Thursday, 15 September 2016

The Church In Politics

The Church is expected to champion the moral uprightness of the society. The Church is populated with individuals who have divergent political opinions as well as those who are apolitical. It is for these reasons that the Church must at all times, ensure that it balances the interests of its members before coming out on issues of politics. Any act that portrays the Church as standing for one political party, automatically divides the church. The cohesion the church is expected to have is lost. The leadership of the Church should understand that leading the church does not make them the only people who have views and opinions. In seeking spiritual purification, people do not consider the status of those who lead them in the church. This is why Professors would humble themselves before individuals who have not attained a quarter of their level of education. This is because, the anointed is a special person ordained by God. By succumbing to the leadership of the church, we have not subdued our intelligence and ability to think. We have equally not subsumed our opinions to those of our church leaders.

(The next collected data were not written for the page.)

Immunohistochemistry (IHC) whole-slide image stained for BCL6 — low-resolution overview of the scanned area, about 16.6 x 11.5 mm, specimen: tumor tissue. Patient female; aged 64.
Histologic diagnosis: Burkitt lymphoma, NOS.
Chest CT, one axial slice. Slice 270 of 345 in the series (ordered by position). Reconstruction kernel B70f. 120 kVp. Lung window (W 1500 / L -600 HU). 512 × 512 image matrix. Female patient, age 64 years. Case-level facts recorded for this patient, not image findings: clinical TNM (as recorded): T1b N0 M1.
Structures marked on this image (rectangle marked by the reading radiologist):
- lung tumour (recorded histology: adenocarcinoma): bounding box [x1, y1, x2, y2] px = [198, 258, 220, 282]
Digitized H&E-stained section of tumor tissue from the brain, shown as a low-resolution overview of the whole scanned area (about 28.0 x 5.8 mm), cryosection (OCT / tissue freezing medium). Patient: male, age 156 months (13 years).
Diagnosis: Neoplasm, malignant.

In view of this, the Presbyterian Church of Ghana must take steps to ensure that the type of leadership provided by Rev. Prof. Emmanuel Martey over the years is placed in its proper context in the Ghanaian society. It is easy to distinguish political comments from comments made at the pulpit that are aimed at checking the moral standing of leaders of the country. Governance and politics are not mutually exclusive. Politicians are not evil men. Any attempt by any man of God to project a group of individuals as evil because they do not stand for their political beliefs is most unfortunate. The Bible is not the operation manual for the practice of politics. Any man of God, who chooses to meddle in politics, cannot expect to be addressed with the Bible, but with politics. No one would attempt to take away the fact that aside being men and women of God, these individuals equally have their political beliefs. They have the rights and liberties to make political comments. Those parameters must be clearly defined. What is dangerous is for a man of God to assume neutrality while making damaging political comments. The difficulty it presents is that, one does not know when to take the God out of the man and to deal with him on political basis.

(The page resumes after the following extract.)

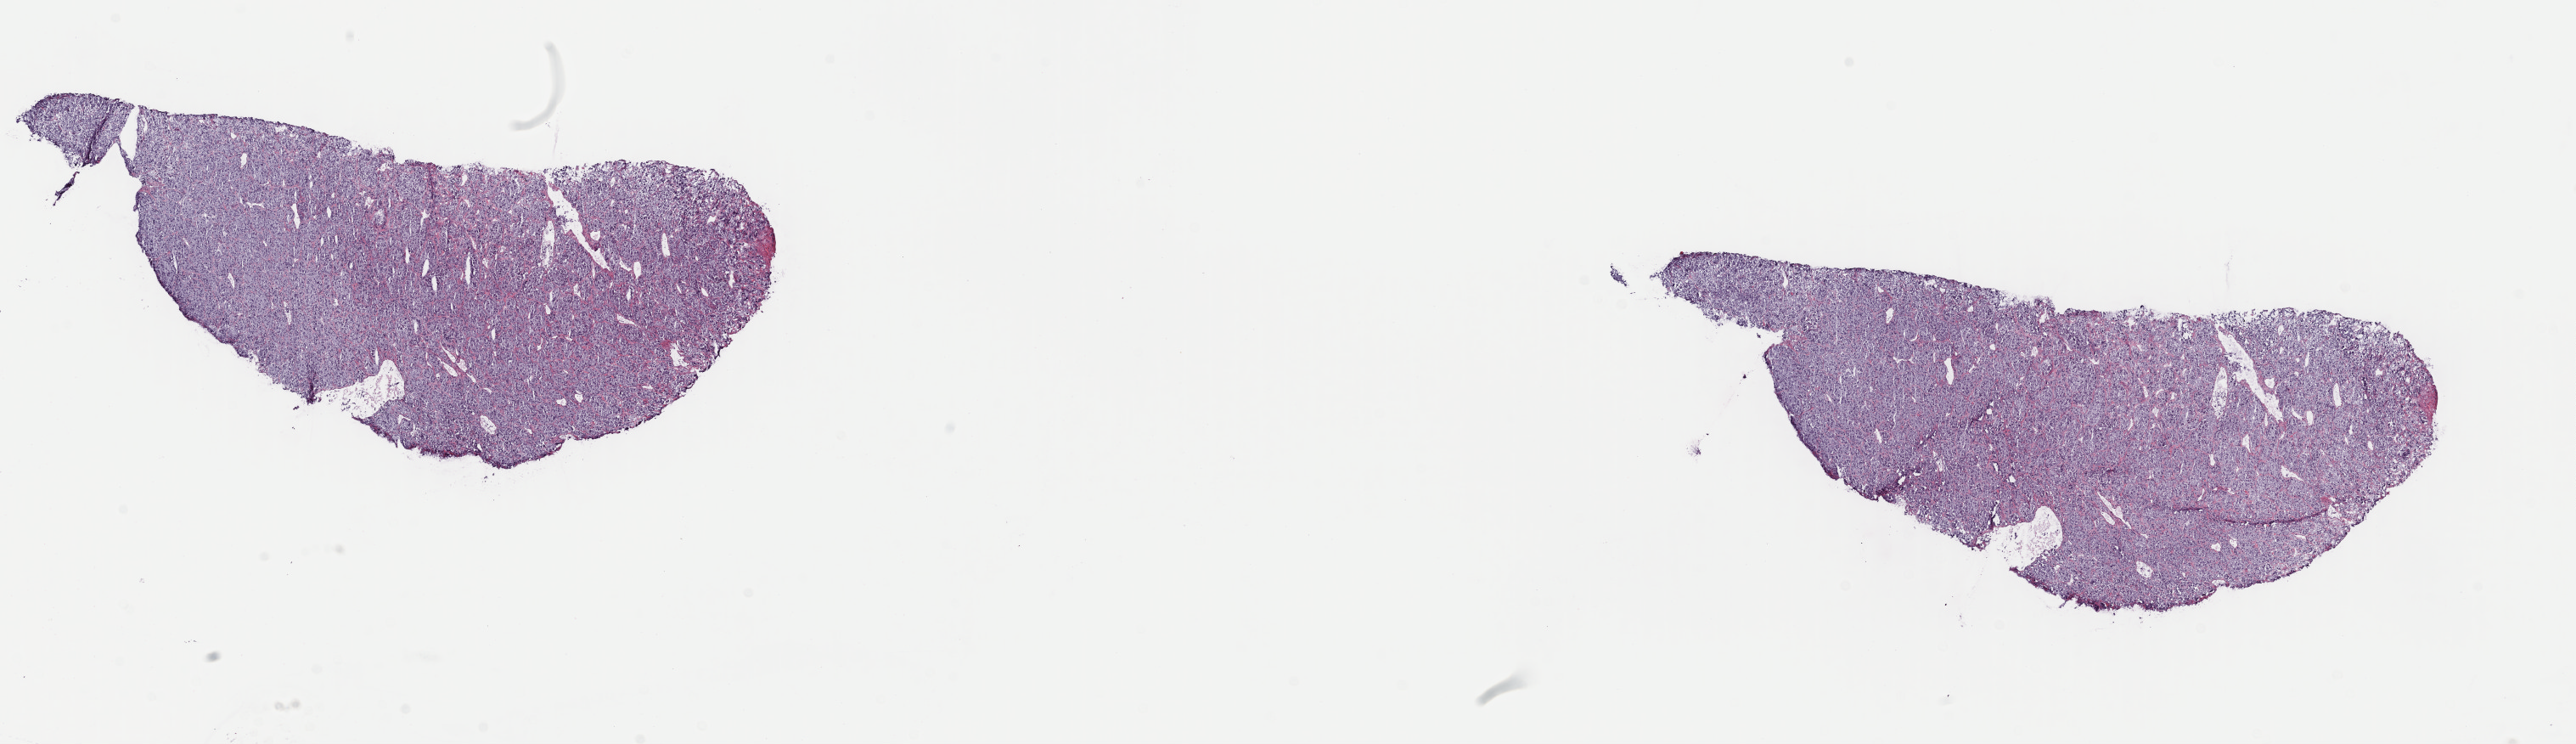
H&E whole-slide image, whole scanned area (about 23.9 x 6.9 mm, from a 40x scan) shown as a low-resolution overview; frozen section from the top of the tissue portion; primary tumour sample from the adrenal gland. Female, age 56 years at initial diagnosis. Slide review estimates, as recorded: tumour cells 85%, tumour nuclei 100%, normal cells 0%, stromal cells 15%, necrosis 0%. Infiltration values recorded for this section: lymphocyte infiltration 0%, monocyte infiltration 1%, neutrophil infiltration 0%.
Diagnosis: Pheochromocytoma, malignant.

The Biblical cliché “touch not my anointed and do my prophet no harm”, appear to provide cover for political men of God. When the church and its leadership appear political, it becomes necessary to probe and ascertain their ideological leanings. There is no way a capitalist of a pastor would appreciate anything a socialist government would do. In the same light, there is no way a socialist man of God would appreciate anything done by a capitalist government. What the church is expected to do under all circumstances is to ensure that they hold the spiritual torch to show the way for God’s intervention in decisions taken by the leaders so as to get their flock to a safer destination.

That is why the recent pronouncements of the outgoing Moderator of the Presbyterian Church of Ghana are very disappointing. Of course, the church has a role to play in the fight against corruption and other negative acts. This does not call for making unsubstantiated allegations. Politicians are mostly fond of alleging without proof. The church must stay away from that. The Moderator must move a notch ahead of politicians and name the individuals who came to offer him bribe. We cannot continue behaving the same way where leadership of the church are not acting differently from politicians. It does not improve the society. The new Moderator must take steps to unite the church. There are silent cracks in the church which need to be addressed. He must ensure that he rebuilds confidence in the church with assurances that he is willing to work with everyone no matter their political affiliations.

The church must understand it has membership that cut across all political parties and must be in a position to lead their flock with unity and practical neutrality.